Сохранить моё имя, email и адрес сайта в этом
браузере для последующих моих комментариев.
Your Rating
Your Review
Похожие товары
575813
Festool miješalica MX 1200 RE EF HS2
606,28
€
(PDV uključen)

· · · · · · ·

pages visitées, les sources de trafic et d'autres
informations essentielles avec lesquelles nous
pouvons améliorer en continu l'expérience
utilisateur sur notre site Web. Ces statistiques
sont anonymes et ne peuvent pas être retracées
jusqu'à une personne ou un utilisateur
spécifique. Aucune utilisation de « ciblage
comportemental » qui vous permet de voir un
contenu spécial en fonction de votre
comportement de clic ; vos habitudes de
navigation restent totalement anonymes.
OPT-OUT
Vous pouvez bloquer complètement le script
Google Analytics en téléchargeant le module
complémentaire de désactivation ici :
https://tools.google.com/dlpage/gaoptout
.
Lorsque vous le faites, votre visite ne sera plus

· · · · · · ·

• **What you should do**:
In the part of the records that opens with the line containing "Сохранить моё имя, email и адрес сайта в этом" and closes with the line containing "(PDV uključen)", rename "Your Review" to "Your Feedback". Write out only those lines, changing nothing else.

• **Expected output**:
Сохранить моё имя, email и адрес сайта в этом
браузере для последующих моих комментариев.
Your Rating
Your Feedback
Похожие товары
575813
Festool miješalica MX 1200 RE EF HS2
606,28
€
(PDV uključen)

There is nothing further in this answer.